(Keypoint text descriptions)
==*==

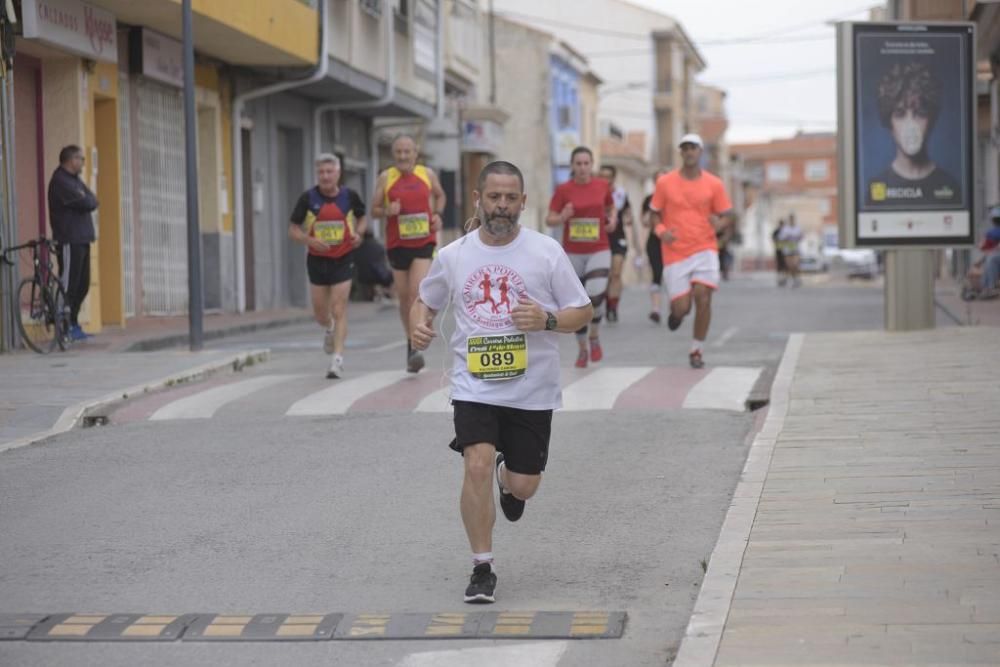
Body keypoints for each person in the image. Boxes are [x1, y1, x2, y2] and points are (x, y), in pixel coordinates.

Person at [410, 161, 593, 604]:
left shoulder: (546, 252)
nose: (502, 206)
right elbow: (425, 301)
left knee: (525, 485)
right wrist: (419, 325)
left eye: (511, 198)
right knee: (474, 462)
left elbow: (582, 311)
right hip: (475, 385)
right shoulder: (454, 255)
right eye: (494, 197)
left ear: (523, 203)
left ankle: (508, 481)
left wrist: (547, 318)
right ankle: (482, 567)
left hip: (532, 388)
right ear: (478, 199)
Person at [649, 134, 735, 369]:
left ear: (700, 152)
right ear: (681, 152)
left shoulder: (714, 184)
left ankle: (696, 349)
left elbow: (727, 215)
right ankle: (676, 314)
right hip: (675, 252)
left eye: (693, 148)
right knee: (683, 308)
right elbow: (654, 212)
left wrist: (720, 224)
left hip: (704, 248)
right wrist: (661, 230)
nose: (689, 152)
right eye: (685, 148)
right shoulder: (665, 183)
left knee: (703, 296)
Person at [371, 134, 446, 373]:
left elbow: (440, 195)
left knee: (416, 292)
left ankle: (416, 346)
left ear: (416, 153)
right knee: (403, 298)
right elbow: (373, 210)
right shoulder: (386, 177)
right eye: (399, 152)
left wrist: (437, 215)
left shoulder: (427, 174)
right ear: (394, 155)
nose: (403, 156)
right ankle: (410, 342)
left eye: (407, 152)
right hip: (397, 244)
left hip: (424, 242)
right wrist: (387, 210)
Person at [288, 153, 367, 379]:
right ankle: (329, 327)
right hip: (317, 260)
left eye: (329, 171)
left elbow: (362, 218)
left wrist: (359, 234)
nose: (325, 176)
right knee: (321, 314)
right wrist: (309, 240)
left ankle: (337, 360)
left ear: (338, 173)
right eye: (321, 172)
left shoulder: (350, 197)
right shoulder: (308, 198)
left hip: (343, 258)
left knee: (339, 308)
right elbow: (292, 229)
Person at [546, 146, 615, 368]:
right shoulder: (564, 189)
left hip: (599, 247)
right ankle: (583, 347)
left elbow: (611, 208)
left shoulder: (602, 186)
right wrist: (563, 216)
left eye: (587, 163)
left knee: (596, 294)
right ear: (572, 166)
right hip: (573, 252)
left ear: (591, 165)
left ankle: (594, 335)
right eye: (578, 163)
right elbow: (550, 219)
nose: (583, 167)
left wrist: (612, 220)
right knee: (577, 302)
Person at [865, 61, 960, 208]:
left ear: (931, 120)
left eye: (920, 114)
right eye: (900, 114)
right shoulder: (876, 188)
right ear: (889, 122)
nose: (910, 126)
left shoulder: (950, 187)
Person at [48, 145, 98, 341]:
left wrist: (87, 199)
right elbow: (87, 203)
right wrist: (86, 200)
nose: (83, 163)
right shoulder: (60, 181)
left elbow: (92, 200)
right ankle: (63, 326)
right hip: (69, 239)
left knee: (83, 284)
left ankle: (74, 323)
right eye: (81, 159)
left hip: (83, 238)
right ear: (71, 160)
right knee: (68, 284)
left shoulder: (75, 180)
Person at [598, 164, 633, 322]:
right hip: (600, 238)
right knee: (604, 275)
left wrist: (628, 218)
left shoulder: (620, 194)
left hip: (618, 237)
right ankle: (605, 301)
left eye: (608, 176)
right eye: (602, 176)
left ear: (613, 178)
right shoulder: (594, 193)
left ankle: (613, 306)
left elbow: (628, 212)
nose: (605, 179)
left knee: (616, 273)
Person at [640, 171, 667, 323]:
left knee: (671, 275)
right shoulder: (649, 200)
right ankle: (656, 309)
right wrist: (652, 210)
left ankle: (677, 308)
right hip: (655, 240)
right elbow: (644, 222)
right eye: (658, 180)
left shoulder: (674, 197)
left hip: (672, 242)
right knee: (657, 274)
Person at [775, 214, 803, 288]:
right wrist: (785, 238)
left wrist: (799, 237)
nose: (792, 221)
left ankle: (797, 278)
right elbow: (780, 238)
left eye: (793, 219)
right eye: (790, 219)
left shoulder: (798, 228)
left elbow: (801, 237)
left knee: (795, 264)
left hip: (795, 249)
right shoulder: (785, 229)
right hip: (787, 250)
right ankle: (793, 278)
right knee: (790, 266)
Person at [772, 219, 787, 286]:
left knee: (784, 265)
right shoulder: (776, 231)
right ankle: (779, 278)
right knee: (779, 265)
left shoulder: (785, 231)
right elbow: (773, 239)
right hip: (778, 250)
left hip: (785, 250)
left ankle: (784, 278)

==*==

- [Requirement]:
Reply with the number of lines above in which the word "nose" appears, and with nothing else.

- [Exercise output]:
9